The times are indeed a changin’—and the move from printed books to electronic volumes is undeniable. Still, the University library registered 270,000 visits last year. So when the library is renovated and attached to the high-tech Learning Commons as part of the planned Hoff Academic Quad, don’t expect the shelves to be empty. Rather, the new library will be a carefully blended mixture of the old and new.
“We aren’t looking to throw away tradition and history and a grounded approach to learning research,” says library director JoAnne Young. “We want to add a dimension that fits today’s environment, brings excitement to learning and brings the historic thing into an environment of usefulness.”
Regarding actual physical library space, Young envisions a facility with a wide array of accommodations—lounge-like areas where small groups of students can gather for focused, collaborative study and discussion; a formal reading room; and, yes, areas where students can sit alone, reading quietly and reflecting.

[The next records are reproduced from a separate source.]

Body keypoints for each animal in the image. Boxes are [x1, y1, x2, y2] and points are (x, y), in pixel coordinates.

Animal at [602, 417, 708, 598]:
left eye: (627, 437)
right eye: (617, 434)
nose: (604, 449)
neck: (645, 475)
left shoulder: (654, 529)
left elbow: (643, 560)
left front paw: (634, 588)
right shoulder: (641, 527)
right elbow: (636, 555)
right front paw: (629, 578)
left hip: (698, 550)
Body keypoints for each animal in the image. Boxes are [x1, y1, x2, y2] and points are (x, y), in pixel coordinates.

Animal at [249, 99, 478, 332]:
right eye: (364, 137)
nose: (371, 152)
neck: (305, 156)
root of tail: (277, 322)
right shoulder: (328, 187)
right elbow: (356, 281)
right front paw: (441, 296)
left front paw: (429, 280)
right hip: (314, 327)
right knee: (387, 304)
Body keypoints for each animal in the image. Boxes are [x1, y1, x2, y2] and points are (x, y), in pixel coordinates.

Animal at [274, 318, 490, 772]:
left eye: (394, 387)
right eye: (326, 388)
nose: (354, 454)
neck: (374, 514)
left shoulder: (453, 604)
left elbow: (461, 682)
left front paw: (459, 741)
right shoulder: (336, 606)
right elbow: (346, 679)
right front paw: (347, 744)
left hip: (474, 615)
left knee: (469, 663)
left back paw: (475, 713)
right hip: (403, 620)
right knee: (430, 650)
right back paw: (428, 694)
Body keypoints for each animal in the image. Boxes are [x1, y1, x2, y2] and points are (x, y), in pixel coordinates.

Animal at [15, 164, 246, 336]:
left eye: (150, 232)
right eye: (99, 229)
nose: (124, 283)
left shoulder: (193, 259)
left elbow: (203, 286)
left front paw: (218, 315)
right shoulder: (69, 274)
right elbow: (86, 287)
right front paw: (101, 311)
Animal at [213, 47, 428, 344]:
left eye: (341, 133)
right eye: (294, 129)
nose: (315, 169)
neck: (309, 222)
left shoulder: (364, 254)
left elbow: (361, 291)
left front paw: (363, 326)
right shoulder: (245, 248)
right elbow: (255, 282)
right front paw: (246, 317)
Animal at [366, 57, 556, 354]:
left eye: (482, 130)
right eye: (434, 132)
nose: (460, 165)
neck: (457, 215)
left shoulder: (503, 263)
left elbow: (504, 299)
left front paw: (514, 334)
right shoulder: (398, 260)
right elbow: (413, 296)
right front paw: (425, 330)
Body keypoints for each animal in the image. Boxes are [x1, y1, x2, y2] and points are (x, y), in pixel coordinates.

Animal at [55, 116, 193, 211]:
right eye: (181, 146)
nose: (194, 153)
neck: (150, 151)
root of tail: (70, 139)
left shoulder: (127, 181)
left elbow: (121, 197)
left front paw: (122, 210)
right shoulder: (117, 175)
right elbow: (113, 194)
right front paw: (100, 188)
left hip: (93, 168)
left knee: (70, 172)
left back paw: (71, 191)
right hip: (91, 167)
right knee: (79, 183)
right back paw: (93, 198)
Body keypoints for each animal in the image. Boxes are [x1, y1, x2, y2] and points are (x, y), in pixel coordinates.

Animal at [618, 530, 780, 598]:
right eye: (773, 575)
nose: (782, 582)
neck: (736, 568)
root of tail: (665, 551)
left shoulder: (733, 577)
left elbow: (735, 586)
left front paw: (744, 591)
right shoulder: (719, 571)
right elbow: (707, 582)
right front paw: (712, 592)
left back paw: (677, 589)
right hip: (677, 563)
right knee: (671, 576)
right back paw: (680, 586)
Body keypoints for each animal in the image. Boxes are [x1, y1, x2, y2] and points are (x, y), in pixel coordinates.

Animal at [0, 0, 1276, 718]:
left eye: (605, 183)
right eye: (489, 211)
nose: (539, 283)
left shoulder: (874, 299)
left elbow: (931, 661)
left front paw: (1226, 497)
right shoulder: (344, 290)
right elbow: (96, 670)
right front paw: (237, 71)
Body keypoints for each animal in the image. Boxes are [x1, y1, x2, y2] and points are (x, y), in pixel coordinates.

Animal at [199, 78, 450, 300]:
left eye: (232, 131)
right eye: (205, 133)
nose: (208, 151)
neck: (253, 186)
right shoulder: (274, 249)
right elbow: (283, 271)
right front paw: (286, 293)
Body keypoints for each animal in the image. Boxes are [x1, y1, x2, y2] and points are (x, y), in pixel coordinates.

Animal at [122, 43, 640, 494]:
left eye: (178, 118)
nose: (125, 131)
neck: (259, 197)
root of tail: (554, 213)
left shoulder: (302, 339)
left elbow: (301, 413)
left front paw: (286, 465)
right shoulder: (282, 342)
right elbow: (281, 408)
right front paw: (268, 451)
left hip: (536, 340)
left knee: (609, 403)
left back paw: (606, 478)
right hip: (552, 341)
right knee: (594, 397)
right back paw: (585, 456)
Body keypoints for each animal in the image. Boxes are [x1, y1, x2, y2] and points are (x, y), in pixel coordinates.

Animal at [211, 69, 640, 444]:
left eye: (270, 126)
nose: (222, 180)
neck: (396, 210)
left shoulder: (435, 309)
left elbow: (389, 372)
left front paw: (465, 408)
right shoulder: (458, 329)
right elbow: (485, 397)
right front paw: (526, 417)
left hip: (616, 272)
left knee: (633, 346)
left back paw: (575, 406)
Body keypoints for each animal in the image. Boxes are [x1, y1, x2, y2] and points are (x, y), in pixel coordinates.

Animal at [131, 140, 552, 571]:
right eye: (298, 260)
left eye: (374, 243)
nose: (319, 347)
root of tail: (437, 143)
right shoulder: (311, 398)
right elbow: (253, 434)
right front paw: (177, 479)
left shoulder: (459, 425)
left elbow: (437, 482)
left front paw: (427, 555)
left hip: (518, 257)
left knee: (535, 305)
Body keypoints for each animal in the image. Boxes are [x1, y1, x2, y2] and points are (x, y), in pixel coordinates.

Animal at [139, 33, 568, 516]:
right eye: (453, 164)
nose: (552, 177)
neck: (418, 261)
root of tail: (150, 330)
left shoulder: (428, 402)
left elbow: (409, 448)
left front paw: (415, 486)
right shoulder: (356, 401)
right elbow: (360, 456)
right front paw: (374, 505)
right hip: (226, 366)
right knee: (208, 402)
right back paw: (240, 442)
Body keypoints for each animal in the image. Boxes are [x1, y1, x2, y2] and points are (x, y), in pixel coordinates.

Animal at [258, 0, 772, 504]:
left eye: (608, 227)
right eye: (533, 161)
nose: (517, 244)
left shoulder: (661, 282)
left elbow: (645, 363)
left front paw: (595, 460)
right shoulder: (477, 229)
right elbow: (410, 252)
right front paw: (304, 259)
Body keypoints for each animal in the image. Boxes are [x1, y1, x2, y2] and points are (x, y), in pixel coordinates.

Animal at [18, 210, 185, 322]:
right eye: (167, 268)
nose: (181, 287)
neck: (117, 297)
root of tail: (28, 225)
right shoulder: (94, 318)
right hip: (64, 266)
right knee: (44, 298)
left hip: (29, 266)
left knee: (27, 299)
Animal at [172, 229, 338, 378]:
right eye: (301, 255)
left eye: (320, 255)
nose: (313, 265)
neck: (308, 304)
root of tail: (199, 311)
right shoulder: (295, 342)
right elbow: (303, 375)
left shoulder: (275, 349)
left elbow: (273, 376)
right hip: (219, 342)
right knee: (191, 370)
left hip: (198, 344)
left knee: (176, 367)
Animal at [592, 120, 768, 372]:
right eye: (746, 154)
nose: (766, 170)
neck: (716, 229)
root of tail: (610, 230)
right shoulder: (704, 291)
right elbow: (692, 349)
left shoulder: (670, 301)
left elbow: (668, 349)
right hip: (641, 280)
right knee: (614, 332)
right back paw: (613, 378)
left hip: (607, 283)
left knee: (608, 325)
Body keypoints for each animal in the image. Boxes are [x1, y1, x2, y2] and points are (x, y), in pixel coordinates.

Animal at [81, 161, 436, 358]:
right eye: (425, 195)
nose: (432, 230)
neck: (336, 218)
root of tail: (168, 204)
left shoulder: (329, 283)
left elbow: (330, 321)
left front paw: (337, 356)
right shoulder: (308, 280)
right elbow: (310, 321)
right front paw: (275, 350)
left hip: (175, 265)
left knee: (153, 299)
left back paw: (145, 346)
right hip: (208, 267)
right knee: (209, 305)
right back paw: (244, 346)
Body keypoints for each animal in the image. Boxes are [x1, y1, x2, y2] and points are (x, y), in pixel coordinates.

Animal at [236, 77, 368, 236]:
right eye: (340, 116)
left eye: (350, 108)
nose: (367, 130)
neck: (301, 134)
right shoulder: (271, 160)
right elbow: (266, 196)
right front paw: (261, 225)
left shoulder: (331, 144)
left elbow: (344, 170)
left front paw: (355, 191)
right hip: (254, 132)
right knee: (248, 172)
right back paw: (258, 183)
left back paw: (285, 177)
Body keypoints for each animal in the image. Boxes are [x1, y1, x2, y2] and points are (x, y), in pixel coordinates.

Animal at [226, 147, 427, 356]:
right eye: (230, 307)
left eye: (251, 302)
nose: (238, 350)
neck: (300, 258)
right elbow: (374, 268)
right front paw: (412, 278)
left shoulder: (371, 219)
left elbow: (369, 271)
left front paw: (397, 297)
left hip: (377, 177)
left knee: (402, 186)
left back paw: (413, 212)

Computers or computer access points are spread throughout the building, and resources in the library are being blended, Young says. For example, the reference desk is to be staffed both by library services personnel and computer technicians. This means students facing technology issues in the midst of a project can get all of the help they need on-site, without having to contact an office elsewhere on campus. Then there’s the question of student time preferences. “Students like to work in the evening, so we need to have professional staff available at their peak times,” Young says. “We already have a lot of technology-based resources. Our expectation is that these changes we see from our synergy will allow us to add even greater depth and dimension to what we have available.”